Everything’s Just Grand!
January 9, 2015
On January 6, 2015, the Los Angeles Times top story was headlined “[Gov.] Brown keeps aim high for 4th term.” The story reported the California governor’s inaugural address and quoted his reference to “the budget carefully balanced …” But it’s not balanced in reality because huge unfunded liabilities are simply moved off the books and basically hidden in non-budget accounts.
So a mere seventy-two hours later, the same paper featured a related top story in the same place on the front page titled “Health costs imperil the state budget.” This story debunks the previous article by explaining that staggering healthcare costs “for the poor [meaning illegal aliens] and for retired state workers [whose unions virtually own state government]” have left the budget badly out of balance. But have no fear, because we then read that “the governor … has repeatedly pledged to keep a tight leash on spending.” Except the previous story says the governor also, in his inaugural, “touted … [his] 68-billion-dollar bullet train project,” which taxpayers will inevitably end up funding despite laughable bureaucratic denials. Some leash, eh?

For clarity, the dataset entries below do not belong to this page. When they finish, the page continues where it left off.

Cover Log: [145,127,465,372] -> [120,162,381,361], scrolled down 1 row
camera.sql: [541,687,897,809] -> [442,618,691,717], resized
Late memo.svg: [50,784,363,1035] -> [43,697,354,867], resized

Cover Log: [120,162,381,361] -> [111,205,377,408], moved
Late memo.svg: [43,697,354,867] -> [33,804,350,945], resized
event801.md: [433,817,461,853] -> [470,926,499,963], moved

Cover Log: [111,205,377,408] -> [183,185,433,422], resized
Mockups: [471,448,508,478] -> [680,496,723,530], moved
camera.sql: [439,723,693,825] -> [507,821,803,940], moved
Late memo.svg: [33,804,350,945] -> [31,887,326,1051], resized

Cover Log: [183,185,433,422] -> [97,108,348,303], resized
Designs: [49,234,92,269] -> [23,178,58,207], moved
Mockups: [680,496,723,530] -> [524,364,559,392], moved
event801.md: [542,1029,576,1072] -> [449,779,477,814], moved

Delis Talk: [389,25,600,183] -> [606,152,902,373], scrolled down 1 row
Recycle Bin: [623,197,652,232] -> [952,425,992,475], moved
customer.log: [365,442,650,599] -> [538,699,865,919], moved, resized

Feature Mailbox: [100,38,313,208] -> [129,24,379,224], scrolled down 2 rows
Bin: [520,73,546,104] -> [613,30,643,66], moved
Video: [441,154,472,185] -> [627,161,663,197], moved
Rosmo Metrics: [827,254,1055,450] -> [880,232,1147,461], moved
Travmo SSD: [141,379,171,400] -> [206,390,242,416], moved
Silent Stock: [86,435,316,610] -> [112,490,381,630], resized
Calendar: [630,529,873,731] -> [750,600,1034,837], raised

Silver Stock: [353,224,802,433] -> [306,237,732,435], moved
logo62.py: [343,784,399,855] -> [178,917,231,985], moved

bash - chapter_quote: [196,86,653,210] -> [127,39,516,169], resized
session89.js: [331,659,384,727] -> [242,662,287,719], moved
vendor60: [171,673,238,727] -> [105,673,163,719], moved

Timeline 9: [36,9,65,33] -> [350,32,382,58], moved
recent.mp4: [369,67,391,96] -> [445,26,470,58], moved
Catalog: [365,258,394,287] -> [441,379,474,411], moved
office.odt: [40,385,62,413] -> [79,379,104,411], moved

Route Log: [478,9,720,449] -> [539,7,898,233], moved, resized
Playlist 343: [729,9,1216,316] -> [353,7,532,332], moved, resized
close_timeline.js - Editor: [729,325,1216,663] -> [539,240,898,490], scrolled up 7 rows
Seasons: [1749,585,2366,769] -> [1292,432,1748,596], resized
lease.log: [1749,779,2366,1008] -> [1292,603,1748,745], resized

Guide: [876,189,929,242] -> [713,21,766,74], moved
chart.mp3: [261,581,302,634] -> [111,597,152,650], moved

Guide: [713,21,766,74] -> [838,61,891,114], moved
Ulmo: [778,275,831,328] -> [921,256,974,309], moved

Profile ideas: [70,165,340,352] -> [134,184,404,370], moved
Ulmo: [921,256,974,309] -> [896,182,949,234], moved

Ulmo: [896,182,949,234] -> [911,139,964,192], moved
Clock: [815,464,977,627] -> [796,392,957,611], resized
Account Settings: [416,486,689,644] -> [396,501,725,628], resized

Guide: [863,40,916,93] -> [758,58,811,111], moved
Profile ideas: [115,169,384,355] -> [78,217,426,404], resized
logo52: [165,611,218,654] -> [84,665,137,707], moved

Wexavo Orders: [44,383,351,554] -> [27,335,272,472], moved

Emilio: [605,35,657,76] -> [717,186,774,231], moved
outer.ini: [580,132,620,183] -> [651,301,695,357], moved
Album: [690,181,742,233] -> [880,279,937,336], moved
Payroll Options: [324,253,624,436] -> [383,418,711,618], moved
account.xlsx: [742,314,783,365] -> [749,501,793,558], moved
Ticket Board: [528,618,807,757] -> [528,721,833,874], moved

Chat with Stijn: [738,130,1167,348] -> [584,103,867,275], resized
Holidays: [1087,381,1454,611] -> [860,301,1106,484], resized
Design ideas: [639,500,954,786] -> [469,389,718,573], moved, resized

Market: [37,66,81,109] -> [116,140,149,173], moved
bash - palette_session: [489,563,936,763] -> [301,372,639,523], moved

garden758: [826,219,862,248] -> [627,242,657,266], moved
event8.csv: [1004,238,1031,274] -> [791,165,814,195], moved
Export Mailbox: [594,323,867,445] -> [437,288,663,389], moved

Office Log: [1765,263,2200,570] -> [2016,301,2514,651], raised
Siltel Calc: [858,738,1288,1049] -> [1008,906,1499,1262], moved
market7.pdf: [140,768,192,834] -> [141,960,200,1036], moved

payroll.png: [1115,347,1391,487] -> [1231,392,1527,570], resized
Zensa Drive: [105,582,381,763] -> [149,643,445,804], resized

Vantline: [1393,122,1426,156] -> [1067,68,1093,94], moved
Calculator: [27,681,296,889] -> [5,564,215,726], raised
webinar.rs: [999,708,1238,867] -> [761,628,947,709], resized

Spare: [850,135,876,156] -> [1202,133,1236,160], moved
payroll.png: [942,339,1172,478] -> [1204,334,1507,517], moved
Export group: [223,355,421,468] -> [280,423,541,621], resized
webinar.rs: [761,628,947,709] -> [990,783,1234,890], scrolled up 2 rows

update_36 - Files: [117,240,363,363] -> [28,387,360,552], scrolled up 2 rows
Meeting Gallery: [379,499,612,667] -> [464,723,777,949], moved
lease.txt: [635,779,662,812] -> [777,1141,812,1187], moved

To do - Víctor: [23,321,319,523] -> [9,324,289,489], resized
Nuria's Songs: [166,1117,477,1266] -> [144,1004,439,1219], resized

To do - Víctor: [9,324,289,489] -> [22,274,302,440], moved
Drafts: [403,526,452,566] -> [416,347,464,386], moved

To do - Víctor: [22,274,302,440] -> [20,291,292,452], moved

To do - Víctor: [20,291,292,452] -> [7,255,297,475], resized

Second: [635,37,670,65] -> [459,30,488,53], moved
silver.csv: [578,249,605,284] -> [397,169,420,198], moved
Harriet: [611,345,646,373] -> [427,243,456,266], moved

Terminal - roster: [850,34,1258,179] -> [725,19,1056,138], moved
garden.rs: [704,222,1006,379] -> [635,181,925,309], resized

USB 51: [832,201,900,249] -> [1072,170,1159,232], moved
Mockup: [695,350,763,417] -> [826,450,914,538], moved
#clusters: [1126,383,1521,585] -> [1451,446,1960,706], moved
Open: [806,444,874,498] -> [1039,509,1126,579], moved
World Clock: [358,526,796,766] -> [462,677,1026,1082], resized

Not so tight after all.
Between those two stories, the Times published a January 8 piece headlined “Obama points to economic news.” The president implausibly takes credit for the improved job market and consumer confidence, both of which are attributable to the long anticipated Republican takeover of Congress and resultant return to fiscal sanity. Falling energy prices also encouraged hiring and purchasing. But Mr. Obama has blocked an oil pipeline across America because Democrats hate fossil fuel. The president is ignoring a 17-trillion-dollar national debt as assiduously as Mr. Brown ignores a California debt burden that is driving businesses and taxpayers out of state in droves. Lies, lies and more lies.
Which brings us to a Wall Street Journal story titled “Greek ex-leader sets new party before vote.” The subject is a cautionary tale for California and America because it describes Greeks spending vastly more money than they had, borrowing still more from the European Union’s more prudent countries, and now apparently refusing to make good on the debt because repaying requires unpleasant lifestyle sacrifices.
Unpleasant lifestyle sacrifices are exactly what mothers and fathers seek to avoid when they kill their unborn baby. The irresponsible choice is made more tolerable when the terrible truth is obscured. So parents lie to themselves about the humanity of their baby and the inhumanity of their abortion – as politicians lie to taxpayers about the state of the economy. I thank God for newspapers willing to force voters to face the truth about hidden government deficits and debts, and I thank God for CBR’s willingness to confront the public with the hidden horror of abortion. Now if only the press were as devoted to prenatal justice as to exposing government corruption.